As with most mothers, MMA moms wear several hats. They've served as managers, coaches and motivational forces. Consider what Shirley Ann Evans told her son Rashad about his fights.

"The last fight with Machida, the one he lost? I had warned him. I said, 'Rashad, Machida feels that if he has your mind he can win the fight.' Rashad thought that was so funny. I said he feels like he can conquer your spirit, and Rashad thought that was funny. I said it's a mental fight, and he thought I was so funny, and then he lost. And I look up, and he's telling someone on national TV, my mother warned me about the fight."

With that in mind, Shirley also offered words of wisdom for Rashad's next bout, a scrap with Quinton "Rampage" Jackson at UFC 114.
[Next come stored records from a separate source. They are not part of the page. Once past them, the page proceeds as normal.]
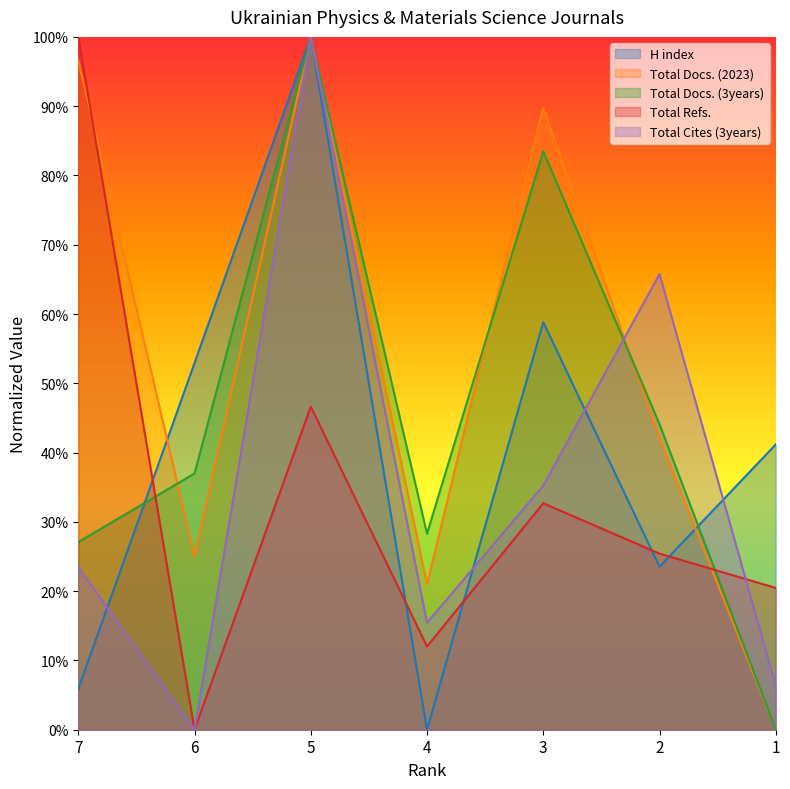

Where is the first local minimum for Total Refs.?

6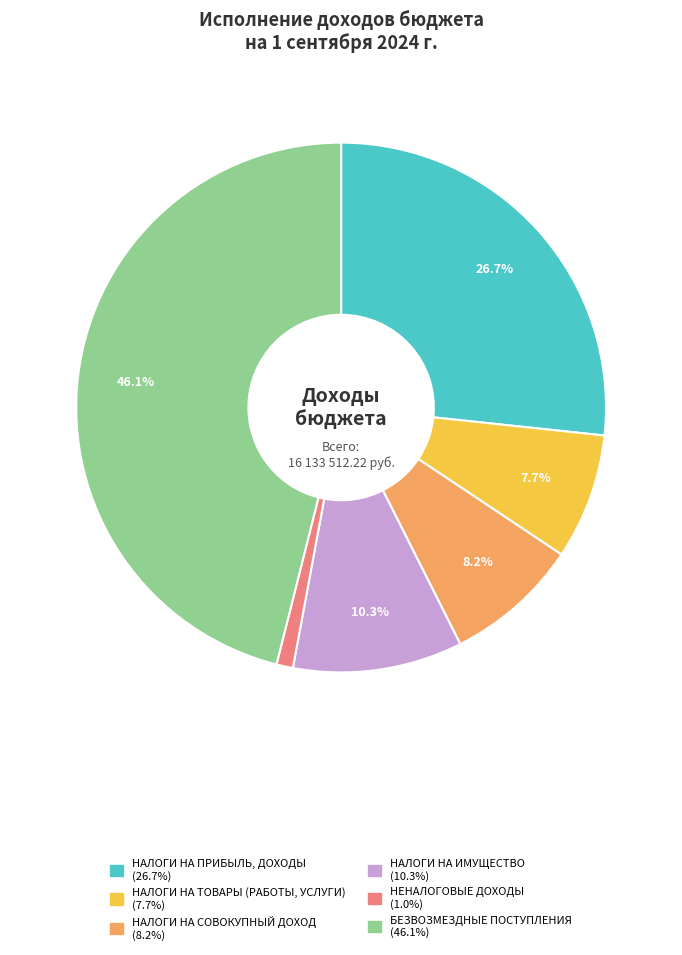

To the nearest percent, what is the combined percentage of НАЛОГИ НА ИМУЩЕСТВО and НАЛОГИ НА ТОВАРЫ (РАБОТЫ, УСЛУГИ)?

18%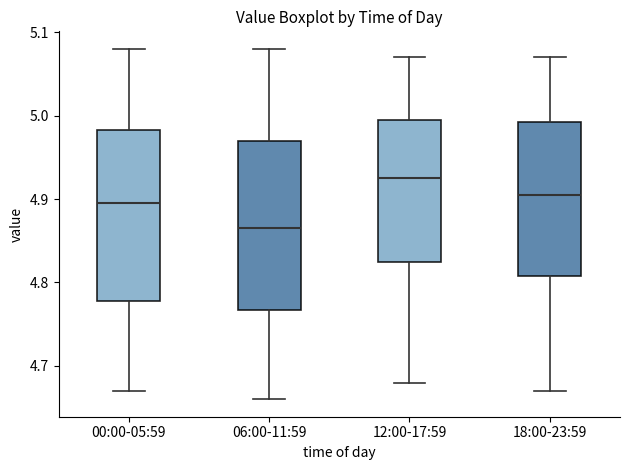

Reading left to right, transcribe this box plot: for each box, give where its median line is, the range the box spans, and where its two whiskers end, as read against the y-axis. The values are not printed on the chart, so give them approximately, as read against the axis.

00:00-05:59: median 4.90, box 4.78 to 4.98, whiskers 4.67 to 5.08
06:00-11:59: median 4.87, box 4.77 to 4.97, whiskers 4.66 to 5.08
12:00-17:59: median 4.93, box 4.83 to 5.00, whiskers 4.68 to 5.07
18:00-23:59: median 4.91, box 4.81 to 4.99, whiskers 4.67 to 5.07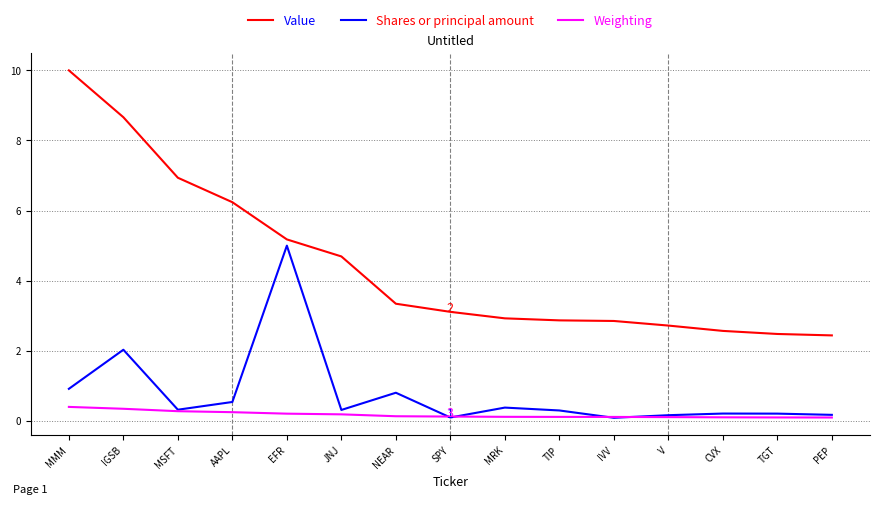

What is the maximum value shown in the chart?

10.0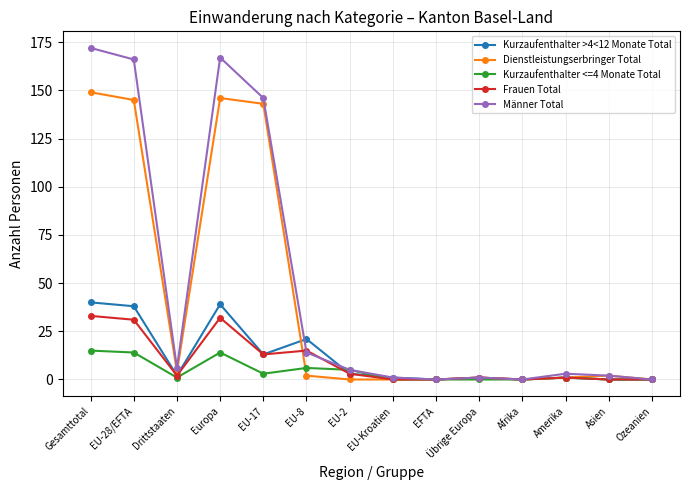

At which category does Kurzaufenthalter <=4 Monate Total reach its first local valley?

Drittstaaten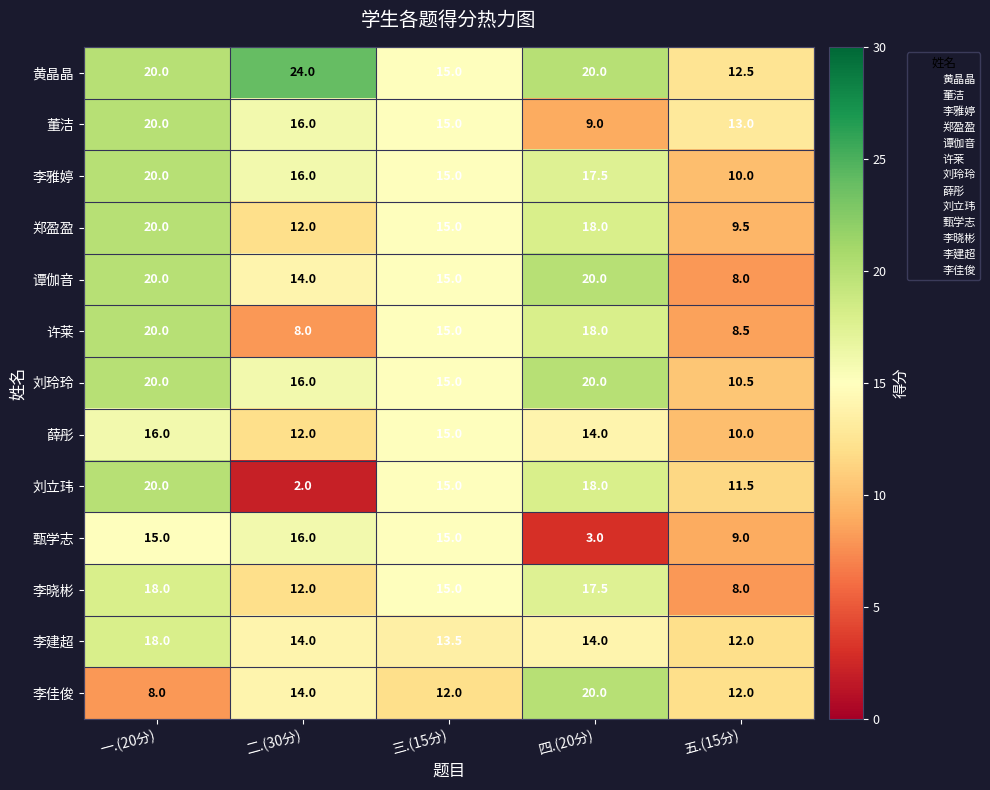

How many data points does each series have?

5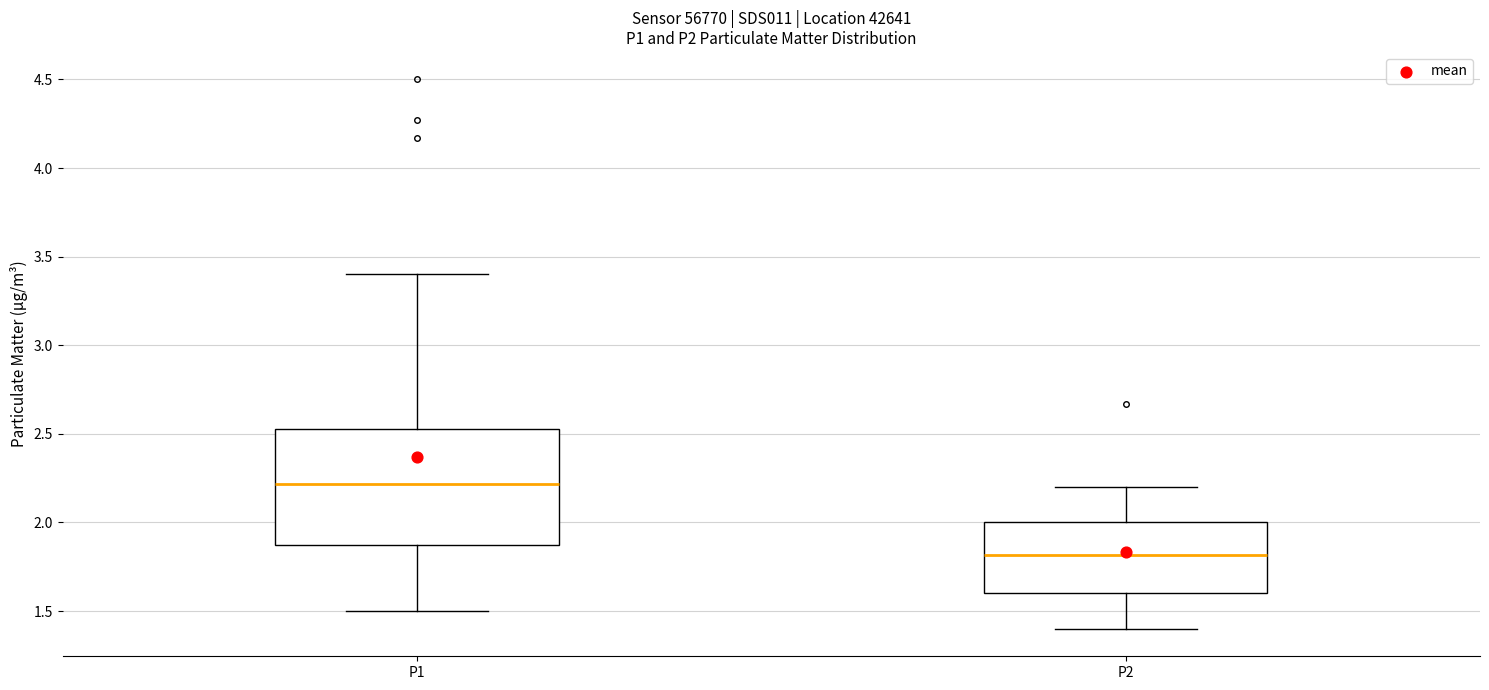

Reading left to right, read every box against the y-axis: the position of its median line, the range the box covers, and the ends of its whiskers. The values are not printed on the chart, so give them approximately, as read against the axis.

P1: median 2.20, box 1.90 to 2.55, whiskers 1.50 to 3.40
P2: median 1.80, box 1.60 to 2.00, whiskers 1.40 to 2.20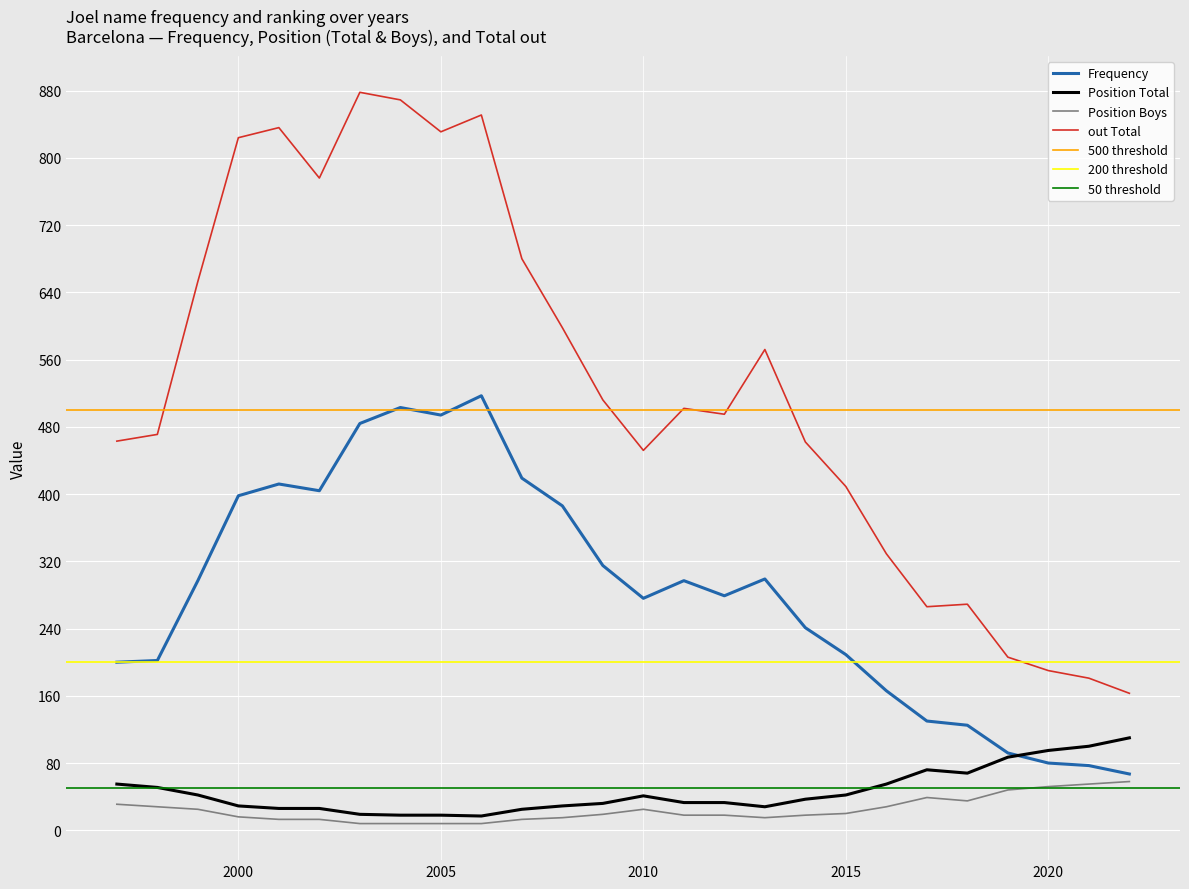

What is the approximate value of Frequency at 2008, to the nearest 10?

390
"I told him, Rashad, he's coming to knock you the hell out. He's not playing with you. Look for every opportunity you can to give that to him. He wasn't laughing this time!"

BJ Penn's mother, Lorraine Shin, drew criticism for writing the Nevada State Athletic Commission about the greasing allegations that were made against Georges St. Pierre in the bout against her son. But to Shin, writing the letter was the correct thing to do because of her experience working with fighters in shows in Hawaii.

"I have been involved with producing shows in Hawaii for years," Shin said. "My viewpoint, as BJ Penn's mother, was from the producer side and being involved with fighters. I have never said or felt that my son would have won the fight. It just wasn't fair."

Still, most mothers know that there are times they must keep their distance. Shin said though she and BJ are close and he lives just two doors away from her, she tries not to disrupt him while he is in training camp.

"When he is training, I just go and peek in. I am very careful not to disrupt any of the training. We don't want to distract him. They need that time to focus and train."

But the distance doesn't keep mothers from the advice-giving role. For Debbie Guida, the mom of Clay and Jason, she offered career advice early to all of her children, and is happy that they took it.

"I tell all three of my kids to pick a profession that you like because then you'll get up in the morning and give it your all. I know that all three of my kids have picked a profession that they want to be in."

Shirley Evans also gave her son career advice. She told him how to deal with the many times he's been booed.

"Don't worry about the boos. All you have to do is win. You have to honestly know that everyone who is booing you, you don't know those people! You got to be good, stay good, and if they boo you, they boo you. They won't boo you when you do bad, they boo you when you do good, so which boo are you going to take?"

A very Happy Mother's Day and thank you to all of the mothers who took part in this post. To my own mother, thanks for putting up with me as a daughter and Happy Mother's Day.